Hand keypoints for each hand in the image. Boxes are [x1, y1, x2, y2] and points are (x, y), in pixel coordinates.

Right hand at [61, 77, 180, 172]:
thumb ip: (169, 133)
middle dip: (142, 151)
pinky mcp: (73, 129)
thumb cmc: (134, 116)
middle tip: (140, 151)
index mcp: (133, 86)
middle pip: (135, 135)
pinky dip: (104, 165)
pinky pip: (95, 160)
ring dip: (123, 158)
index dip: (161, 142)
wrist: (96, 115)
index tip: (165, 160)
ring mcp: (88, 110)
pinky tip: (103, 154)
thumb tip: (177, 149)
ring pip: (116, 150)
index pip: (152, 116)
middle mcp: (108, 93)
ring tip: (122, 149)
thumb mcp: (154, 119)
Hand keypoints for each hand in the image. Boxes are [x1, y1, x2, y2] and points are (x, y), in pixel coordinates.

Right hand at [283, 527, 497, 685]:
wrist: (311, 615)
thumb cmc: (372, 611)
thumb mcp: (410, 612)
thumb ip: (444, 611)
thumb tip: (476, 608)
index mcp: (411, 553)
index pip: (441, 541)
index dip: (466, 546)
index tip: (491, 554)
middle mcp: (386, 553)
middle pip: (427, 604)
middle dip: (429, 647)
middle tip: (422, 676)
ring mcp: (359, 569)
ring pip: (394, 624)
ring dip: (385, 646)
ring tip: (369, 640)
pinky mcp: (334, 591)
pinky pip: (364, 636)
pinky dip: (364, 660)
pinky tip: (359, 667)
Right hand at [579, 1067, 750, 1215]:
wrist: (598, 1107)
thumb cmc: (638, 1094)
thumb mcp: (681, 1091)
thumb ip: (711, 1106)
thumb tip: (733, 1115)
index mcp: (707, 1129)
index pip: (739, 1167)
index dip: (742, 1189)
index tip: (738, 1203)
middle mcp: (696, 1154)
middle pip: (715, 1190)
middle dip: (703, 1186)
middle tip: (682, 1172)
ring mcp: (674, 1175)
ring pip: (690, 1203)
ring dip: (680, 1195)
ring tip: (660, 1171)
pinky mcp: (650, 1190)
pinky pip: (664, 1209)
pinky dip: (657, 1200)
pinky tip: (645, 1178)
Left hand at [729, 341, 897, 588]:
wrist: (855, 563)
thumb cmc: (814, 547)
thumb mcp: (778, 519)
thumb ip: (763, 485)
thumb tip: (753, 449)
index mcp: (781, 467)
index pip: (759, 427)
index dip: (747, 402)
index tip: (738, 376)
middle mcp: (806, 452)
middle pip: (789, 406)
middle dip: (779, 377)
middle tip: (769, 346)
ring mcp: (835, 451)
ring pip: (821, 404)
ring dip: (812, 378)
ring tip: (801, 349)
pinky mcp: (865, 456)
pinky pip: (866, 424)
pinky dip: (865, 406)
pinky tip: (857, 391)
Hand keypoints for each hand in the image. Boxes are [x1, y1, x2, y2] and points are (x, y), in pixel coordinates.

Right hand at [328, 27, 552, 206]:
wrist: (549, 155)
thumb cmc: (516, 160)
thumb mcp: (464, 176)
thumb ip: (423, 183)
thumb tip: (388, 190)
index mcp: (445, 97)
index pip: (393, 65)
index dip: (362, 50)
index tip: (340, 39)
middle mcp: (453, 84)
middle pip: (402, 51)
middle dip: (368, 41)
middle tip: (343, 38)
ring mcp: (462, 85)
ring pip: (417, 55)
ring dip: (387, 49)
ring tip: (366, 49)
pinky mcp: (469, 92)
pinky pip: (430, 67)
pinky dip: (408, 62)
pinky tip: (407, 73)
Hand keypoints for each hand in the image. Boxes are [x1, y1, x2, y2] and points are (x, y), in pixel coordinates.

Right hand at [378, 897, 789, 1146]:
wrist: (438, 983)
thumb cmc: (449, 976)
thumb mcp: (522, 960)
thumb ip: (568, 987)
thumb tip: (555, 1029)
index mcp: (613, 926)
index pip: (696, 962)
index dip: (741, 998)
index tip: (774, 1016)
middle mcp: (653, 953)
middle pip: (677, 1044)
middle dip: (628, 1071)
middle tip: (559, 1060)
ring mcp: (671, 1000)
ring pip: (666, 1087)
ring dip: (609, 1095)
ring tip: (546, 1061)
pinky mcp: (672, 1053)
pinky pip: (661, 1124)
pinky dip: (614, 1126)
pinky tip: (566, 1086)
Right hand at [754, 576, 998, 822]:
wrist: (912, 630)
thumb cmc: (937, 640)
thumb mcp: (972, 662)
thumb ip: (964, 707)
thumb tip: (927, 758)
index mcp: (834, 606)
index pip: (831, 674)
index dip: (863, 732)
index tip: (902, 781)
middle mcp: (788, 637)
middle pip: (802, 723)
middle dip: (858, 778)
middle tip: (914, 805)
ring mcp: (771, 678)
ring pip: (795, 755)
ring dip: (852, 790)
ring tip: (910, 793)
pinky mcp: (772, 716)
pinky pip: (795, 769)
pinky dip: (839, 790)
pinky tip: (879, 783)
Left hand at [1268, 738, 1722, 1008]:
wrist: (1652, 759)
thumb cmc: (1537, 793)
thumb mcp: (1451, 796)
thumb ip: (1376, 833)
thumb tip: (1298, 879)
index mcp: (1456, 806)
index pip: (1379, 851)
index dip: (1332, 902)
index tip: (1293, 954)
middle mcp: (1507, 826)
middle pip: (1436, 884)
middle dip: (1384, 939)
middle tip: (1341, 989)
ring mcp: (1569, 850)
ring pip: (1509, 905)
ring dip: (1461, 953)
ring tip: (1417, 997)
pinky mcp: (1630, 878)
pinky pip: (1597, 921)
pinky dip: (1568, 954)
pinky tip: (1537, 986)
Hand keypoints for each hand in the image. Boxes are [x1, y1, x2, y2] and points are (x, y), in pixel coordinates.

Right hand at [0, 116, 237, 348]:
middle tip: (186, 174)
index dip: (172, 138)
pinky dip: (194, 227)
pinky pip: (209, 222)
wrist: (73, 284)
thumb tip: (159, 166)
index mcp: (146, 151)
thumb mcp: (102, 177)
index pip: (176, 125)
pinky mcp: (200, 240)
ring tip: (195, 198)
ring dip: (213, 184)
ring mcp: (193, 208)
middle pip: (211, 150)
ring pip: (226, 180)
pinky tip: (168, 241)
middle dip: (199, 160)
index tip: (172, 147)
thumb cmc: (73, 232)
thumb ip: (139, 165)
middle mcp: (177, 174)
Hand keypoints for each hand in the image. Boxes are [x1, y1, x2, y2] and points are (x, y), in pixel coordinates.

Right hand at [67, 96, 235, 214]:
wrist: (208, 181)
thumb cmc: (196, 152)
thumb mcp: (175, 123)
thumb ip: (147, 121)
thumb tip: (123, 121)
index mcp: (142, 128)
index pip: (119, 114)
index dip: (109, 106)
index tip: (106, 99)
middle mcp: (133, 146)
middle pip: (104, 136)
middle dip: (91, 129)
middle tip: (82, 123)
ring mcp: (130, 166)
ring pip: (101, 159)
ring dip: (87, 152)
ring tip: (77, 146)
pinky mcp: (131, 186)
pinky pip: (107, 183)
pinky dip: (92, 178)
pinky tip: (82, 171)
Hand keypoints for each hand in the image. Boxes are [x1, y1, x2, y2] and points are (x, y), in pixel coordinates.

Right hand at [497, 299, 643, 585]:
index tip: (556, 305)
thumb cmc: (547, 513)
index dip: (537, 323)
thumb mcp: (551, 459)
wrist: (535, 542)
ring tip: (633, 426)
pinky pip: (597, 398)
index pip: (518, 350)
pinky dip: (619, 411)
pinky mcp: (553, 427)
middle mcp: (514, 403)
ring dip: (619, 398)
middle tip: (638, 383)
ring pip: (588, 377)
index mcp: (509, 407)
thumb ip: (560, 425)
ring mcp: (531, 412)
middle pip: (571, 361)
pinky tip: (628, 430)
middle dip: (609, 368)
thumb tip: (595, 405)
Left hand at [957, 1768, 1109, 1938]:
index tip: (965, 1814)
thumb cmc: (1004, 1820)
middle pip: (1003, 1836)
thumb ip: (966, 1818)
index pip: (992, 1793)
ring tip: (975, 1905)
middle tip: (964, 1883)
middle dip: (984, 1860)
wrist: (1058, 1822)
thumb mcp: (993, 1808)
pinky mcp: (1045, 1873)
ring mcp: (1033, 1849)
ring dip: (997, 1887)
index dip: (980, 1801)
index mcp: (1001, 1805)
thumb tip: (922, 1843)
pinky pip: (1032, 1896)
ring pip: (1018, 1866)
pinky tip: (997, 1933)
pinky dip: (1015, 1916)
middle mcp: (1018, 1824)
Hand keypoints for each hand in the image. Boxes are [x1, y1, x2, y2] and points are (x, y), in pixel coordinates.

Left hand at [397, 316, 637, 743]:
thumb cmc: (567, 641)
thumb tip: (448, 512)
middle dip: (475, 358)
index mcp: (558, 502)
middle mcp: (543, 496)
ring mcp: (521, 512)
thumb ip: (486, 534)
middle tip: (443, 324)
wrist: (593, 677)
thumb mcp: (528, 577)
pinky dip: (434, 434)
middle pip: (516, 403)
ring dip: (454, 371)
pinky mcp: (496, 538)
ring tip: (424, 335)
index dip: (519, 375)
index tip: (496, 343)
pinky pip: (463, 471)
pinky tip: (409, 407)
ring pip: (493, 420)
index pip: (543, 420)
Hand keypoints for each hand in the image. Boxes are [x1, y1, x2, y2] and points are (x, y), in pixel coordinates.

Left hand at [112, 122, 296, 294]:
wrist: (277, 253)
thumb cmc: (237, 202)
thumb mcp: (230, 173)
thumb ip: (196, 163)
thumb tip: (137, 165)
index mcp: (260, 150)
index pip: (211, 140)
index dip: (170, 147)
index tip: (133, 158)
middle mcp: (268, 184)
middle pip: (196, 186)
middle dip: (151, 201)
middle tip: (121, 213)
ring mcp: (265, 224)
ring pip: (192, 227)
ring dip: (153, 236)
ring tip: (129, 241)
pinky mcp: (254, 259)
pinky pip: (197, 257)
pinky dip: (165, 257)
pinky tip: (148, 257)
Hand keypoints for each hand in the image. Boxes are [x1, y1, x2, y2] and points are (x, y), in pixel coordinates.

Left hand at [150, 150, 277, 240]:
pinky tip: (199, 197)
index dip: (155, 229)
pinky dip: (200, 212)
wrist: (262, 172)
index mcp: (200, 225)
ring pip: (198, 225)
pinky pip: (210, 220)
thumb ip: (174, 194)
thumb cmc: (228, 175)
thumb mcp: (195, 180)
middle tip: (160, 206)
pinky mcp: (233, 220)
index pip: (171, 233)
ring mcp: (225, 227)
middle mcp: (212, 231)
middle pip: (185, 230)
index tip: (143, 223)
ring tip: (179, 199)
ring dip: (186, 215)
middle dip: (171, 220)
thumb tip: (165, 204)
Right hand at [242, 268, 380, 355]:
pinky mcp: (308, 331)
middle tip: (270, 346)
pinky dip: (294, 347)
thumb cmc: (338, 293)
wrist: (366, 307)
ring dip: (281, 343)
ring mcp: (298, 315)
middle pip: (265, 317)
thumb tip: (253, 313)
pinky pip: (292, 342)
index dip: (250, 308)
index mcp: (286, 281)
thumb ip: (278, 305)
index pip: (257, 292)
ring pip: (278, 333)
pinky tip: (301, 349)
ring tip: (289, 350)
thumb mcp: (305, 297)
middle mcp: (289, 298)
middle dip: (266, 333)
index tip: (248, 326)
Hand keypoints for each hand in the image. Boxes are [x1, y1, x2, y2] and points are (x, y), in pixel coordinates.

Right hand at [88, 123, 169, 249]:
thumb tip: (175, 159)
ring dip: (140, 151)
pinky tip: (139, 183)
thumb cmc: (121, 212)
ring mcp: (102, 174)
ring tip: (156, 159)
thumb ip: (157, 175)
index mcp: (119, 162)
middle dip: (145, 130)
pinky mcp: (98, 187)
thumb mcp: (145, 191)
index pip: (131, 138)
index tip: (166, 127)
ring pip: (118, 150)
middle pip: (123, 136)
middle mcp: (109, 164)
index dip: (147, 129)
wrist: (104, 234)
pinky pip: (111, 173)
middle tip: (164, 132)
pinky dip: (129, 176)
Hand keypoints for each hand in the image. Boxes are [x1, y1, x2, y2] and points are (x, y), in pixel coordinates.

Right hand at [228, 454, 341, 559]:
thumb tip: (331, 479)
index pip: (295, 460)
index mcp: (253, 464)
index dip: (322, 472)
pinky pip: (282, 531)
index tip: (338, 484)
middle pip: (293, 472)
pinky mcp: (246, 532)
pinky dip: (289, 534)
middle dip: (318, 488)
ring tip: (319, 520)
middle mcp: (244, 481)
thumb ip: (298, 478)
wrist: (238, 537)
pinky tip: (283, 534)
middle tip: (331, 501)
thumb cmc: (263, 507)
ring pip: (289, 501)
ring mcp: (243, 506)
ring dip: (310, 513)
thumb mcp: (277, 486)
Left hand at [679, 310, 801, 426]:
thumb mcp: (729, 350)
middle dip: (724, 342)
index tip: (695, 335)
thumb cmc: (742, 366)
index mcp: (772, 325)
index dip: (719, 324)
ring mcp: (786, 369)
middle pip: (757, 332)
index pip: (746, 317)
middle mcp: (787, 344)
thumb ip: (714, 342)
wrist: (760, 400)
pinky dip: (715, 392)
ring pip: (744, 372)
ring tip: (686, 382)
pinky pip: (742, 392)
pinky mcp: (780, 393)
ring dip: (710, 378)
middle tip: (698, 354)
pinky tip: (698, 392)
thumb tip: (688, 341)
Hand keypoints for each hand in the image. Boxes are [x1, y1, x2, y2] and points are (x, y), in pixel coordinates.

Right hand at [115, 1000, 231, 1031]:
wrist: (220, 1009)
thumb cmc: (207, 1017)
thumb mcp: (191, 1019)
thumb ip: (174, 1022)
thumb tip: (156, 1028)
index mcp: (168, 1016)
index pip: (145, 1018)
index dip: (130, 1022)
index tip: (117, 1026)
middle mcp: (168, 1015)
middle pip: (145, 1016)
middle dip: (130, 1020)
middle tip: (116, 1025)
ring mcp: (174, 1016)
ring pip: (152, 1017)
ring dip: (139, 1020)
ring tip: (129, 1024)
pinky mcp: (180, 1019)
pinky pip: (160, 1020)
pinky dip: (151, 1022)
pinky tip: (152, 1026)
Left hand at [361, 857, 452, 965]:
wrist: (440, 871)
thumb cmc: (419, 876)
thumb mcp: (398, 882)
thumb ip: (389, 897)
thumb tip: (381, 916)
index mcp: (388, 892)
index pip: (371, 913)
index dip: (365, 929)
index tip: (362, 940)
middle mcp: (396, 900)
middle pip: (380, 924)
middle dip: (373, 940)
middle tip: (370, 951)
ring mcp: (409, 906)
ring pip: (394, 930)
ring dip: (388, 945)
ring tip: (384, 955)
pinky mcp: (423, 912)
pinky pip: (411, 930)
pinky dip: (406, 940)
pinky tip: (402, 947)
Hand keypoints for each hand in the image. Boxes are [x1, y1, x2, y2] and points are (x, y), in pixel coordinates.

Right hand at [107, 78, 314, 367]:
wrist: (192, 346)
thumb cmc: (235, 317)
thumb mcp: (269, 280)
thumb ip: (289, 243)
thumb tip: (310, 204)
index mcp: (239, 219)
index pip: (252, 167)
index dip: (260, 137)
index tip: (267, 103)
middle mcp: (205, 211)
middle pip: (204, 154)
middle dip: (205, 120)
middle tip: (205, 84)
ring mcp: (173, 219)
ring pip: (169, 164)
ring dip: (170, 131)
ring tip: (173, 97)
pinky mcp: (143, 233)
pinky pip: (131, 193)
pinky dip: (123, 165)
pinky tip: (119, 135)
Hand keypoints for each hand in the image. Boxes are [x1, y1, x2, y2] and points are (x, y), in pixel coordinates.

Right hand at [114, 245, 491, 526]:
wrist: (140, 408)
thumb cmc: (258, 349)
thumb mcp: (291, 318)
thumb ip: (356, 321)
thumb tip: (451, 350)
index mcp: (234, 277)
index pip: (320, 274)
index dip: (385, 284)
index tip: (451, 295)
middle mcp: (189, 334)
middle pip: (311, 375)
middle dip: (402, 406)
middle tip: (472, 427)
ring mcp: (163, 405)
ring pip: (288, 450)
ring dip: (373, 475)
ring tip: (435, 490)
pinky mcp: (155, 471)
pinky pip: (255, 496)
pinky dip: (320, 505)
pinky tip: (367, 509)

++++++++++++++++++++

→ **Work task**:
Could you find every line in the records above that contains the word "Left" and copy it?

→ **Exercise output**:
Left hand at [729, 341, 897, 588]:
Left hand at [1268, 738, 1722, 1008]:
Left hand at [957, 1768, 1109, 1938]:
Left hand at [397, 316, 637, 743]:
Left hand at [112, 122, 296, 294]:
Left hand at [150, 150, 277, 240]:
Left hand at [679, 310, 801, 426]:
Left hand at [361, 857, 452, 965]:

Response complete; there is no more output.